### [Data entries]
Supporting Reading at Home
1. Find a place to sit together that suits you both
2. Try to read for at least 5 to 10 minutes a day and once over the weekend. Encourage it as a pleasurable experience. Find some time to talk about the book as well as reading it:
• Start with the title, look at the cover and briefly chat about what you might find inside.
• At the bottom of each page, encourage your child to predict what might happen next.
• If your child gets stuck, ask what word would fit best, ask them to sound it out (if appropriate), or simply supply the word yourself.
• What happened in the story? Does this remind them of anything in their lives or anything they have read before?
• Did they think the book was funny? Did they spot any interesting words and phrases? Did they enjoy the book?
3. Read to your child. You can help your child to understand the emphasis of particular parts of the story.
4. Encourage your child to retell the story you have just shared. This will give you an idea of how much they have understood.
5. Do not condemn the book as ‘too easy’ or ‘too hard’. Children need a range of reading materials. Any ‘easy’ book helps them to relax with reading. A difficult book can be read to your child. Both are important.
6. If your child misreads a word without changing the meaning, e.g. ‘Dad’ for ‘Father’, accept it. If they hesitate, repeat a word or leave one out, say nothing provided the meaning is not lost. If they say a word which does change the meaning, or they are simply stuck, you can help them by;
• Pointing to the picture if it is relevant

==

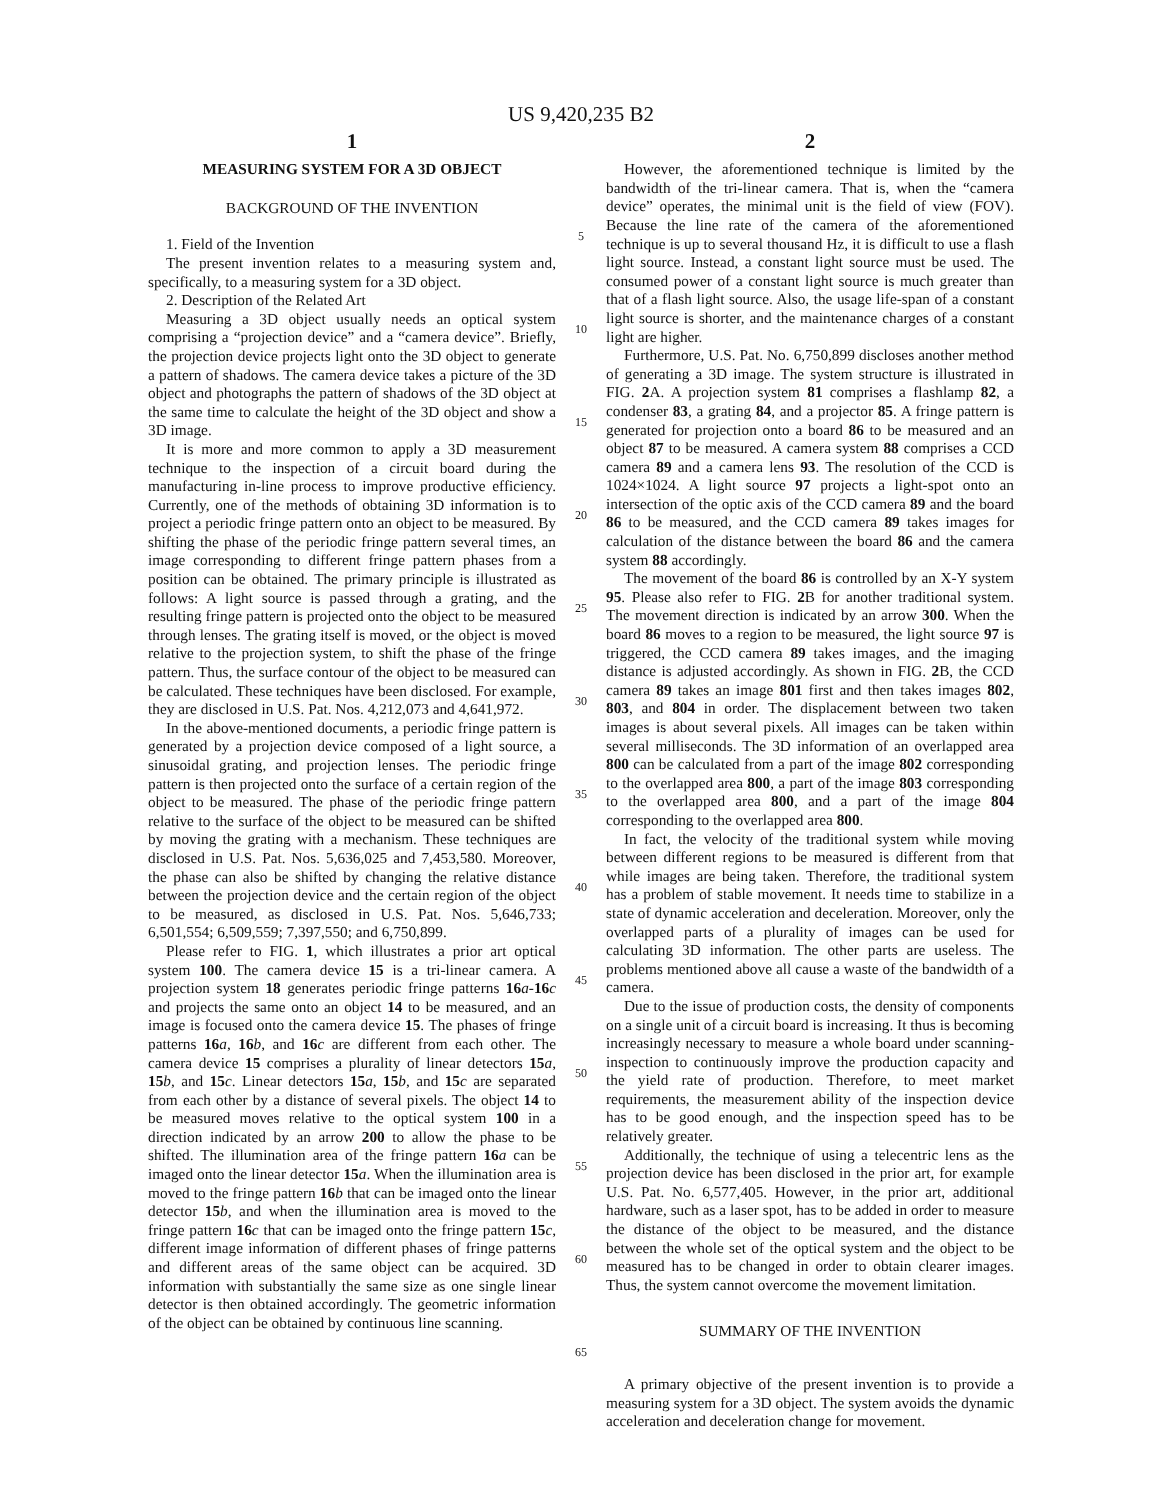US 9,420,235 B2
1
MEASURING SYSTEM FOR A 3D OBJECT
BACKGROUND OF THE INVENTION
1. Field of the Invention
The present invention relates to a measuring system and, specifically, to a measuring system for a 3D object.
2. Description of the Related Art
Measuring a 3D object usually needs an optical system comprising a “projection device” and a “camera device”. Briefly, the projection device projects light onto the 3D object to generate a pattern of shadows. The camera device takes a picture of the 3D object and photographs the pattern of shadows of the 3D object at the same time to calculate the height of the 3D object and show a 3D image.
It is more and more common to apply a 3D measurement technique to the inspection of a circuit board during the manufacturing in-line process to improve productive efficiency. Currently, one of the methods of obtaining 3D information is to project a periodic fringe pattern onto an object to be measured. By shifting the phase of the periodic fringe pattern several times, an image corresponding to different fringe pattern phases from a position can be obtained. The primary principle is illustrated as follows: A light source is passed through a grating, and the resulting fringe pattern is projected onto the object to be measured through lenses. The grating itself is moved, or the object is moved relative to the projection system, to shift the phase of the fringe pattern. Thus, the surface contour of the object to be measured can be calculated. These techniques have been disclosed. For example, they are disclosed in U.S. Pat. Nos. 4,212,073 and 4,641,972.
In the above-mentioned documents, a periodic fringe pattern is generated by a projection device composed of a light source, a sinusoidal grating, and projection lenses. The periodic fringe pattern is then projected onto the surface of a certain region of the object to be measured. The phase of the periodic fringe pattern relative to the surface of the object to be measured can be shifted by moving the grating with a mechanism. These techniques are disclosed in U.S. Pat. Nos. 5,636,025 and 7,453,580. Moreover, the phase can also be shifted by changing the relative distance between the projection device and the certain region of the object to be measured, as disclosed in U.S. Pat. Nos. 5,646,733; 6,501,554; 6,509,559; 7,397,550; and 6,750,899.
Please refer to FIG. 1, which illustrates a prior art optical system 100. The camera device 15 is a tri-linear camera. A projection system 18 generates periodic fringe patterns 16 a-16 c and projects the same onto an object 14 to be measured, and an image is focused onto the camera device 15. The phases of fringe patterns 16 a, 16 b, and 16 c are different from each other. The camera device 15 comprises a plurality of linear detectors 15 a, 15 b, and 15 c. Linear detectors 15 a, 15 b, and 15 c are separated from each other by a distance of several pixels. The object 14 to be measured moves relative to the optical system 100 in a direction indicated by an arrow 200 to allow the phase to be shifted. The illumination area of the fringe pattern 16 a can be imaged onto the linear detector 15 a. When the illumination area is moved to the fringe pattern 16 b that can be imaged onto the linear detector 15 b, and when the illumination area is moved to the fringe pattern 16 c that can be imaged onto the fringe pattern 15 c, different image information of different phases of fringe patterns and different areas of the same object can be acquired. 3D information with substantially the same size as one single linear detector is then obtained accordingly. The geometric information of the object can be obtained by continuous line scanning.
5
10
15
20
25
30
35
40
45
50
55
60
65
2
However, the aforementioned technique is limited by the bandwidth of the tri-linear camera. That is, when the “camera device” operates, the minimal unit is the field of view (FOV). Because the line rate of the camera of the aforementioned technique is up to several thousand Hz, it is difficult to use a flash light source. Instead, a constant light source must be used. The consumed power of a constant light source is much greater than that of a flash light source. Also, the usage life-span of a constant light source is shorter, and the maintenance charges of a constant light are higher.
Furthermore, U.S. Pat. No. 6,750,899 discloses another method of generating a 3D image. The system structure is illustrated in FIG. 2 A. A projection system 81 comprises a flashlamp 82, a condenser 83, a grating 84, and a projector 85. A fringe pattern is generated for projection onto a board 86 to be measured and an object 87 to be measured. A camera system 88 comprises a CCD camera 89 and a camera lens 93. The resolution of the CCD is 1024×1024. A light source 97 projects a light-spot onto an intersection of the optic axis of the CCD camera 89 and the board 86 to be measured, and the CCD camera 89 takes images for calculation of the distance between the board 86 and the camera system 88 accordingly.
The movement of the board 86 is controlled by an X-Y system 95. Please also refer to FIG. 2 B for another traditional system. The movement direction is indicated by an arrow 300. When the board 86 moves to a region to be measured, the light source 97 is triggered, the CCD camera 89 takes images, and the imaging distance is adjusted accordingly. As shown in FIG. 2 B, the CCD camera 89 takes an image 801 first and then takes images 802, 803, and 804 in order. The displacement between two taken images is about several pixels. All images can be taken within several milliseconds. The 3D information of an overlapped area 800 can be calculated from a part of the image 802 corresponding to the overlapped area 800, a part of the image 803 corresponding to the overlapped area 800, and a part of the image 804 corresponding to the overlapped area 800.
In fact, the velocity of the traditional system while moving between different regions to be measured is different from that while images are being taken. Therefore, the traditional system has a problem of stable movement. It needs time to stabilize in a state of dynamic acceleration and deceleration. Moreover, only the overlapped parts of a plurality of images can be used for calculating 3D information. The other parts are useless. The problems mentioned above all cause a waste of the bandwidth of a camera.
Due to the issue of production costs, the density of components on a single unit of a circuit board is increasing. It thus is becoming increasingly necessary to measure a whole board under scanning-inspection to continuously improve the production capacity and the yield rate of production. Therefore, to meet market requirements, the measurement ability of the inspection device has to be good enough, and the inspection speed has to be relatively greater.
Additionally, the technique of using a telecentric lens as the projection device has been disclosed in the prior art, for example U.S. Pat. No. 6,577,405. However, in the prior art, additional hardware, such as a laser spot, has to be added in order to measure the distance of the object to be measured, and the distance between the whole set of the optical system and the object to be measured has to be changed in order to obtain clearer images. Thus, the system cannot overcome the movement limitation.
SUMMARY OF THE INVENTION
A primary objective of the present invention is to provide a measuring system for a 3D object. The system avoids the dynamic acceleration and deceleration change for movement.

### [Problem to solve]
From the data above, output exactly the lines between the one containing "2. Try to read" and the one containing "might happen next.", counting both of them.

### [Answer to the exercise]
2. Try to read for at least 5 to 10 minutes a day and once over the weekend. Encourage it as a pleasurable experience. Find some time to talk about the book as well as reading it:
• Start with the title, look at the cover and briefly chat about what you might find inside.
• At the bottom of each page, encourage your child to predict what might happen next.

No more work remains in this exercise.